カスペルスキーは12月18日、広がりを見せるランサムウェア攻撃「TeslaCrypt」について、同社のブログ「Kaspersky Daily」で解説した。

TeslaCryptが最初に確認されたのは2月で、ゲーマー集団のPCがトロイの木馬に感染したことで明らかになった。感染したPC内のデータは暗号化されており、データを復号化するためには攻撃したサイバー犯罪者への500ドル程度の支払いを求められた。

TeslaCryptは、比較的弱い暗号化アルゴリズムが採用されており、復号鍵が被害者のハードディスク上の独立したファイルとして保存する仕様となっていたため、一般ユーザーでも比較的簡単に問題を解決できたという。また、BleepingComputerのフォーラム(英語)のユーザーがTeslaDecoderというソフトウェアを作成し、身代金を支払わなくてもファイルを復号できるようになった。これにより、TeslaCryptの活動は終息したかのように思われたが、サイバー犯罪者は機能を拡張し、7月頃から「TeslaCrypt 2.0」を利用した攻撃を開始した。

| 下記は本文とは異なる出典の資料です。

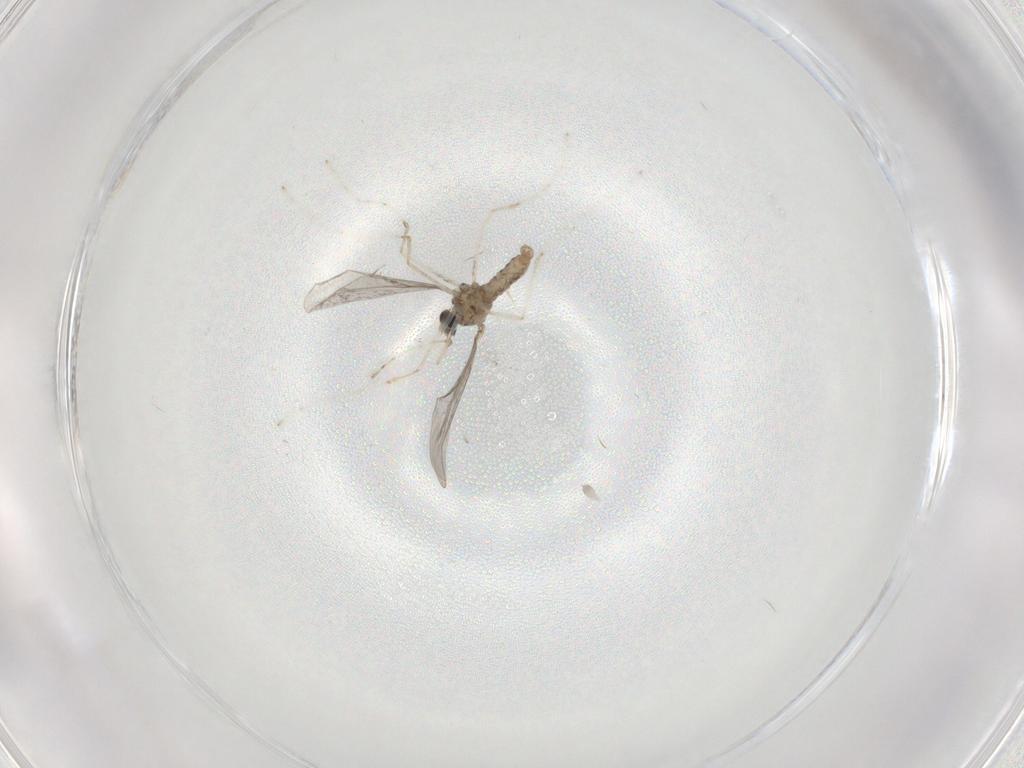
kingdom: Animalia
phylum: Arthropoda
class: Insecta
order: Diptera
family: Cecidomyiidae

バージョン2.0では、暗号化スキームが格段に強化されており、複合鍵を独立したファイルで保存するのではなく、システムレジストリに登録するようになった。所有者が復号鍵を見つけることができないため、TeslaDecoderでもファイルを取り戻すことができない。

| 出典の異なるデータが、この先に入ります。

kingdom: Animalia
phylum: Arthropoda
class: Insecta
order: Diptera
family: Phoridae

ここのところ広がりを見せているTeslaCrypt(vvvウイルス)は、最新バージョン「2.2.0」。感染の起点となるのは偽メールで、メールに騙されてエクスプロイトキット「Angler」をインストールしてしまうと、TeslaCryptがインストールされてしまう。

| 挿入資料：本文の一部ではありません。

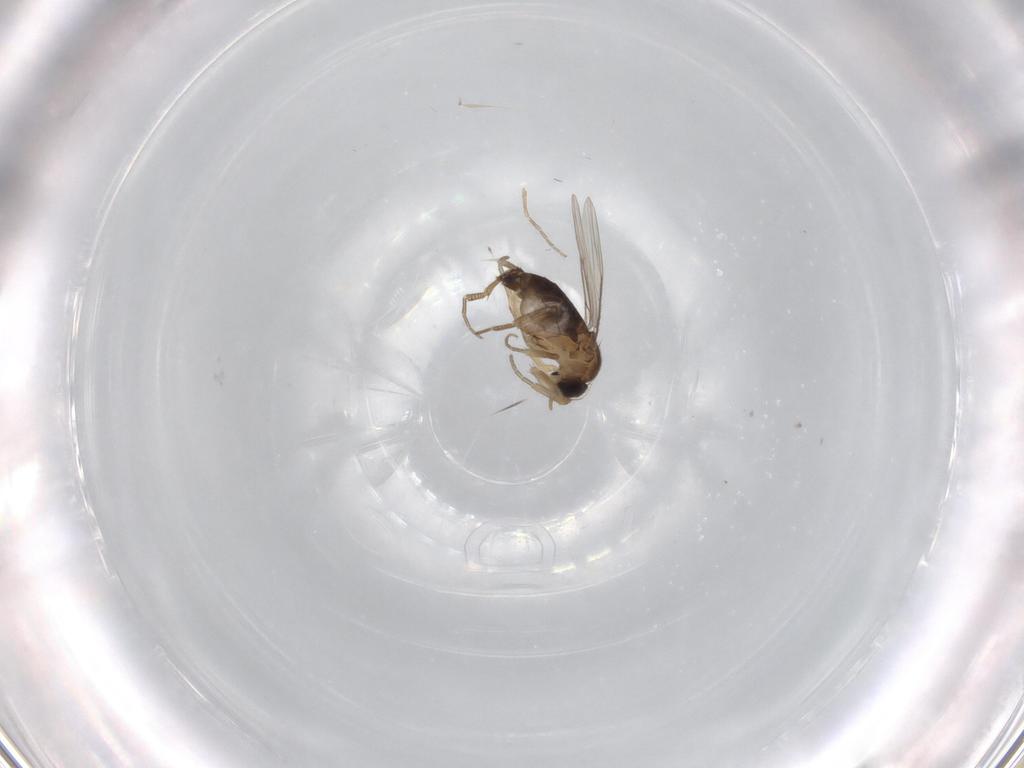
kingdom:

また、WordPressを利用したWebサイトへの攻撃の規模も拡大しており、英国の新聞「The Independent」のブログなども攻撃に晒されている。ここで感染したWebページは古く、アクセスした読者は4000人程度いたと言われているが、PCが感染したという報告はなかった。

サイバー犯罪者たちは、攻撃の矛先を個人ユーザーから企業ユーザーにシフトする傾向があり、Heimdal Securityによると、2.2.0はヨーロッパ企業が狙われているという。日本でも活動の痕跡が確認されており、予断を許さない状況となっている。

カスペルスキーは、2.2.0によるPCの感染を防ぐために「最新セキュリティ製品の利用」「Officeソフトやブラウザ、Adobe Flashなどを常に最新バージョンにアップデート」「万が一感染した場合に備えて、データのバックアップ」を推奨している。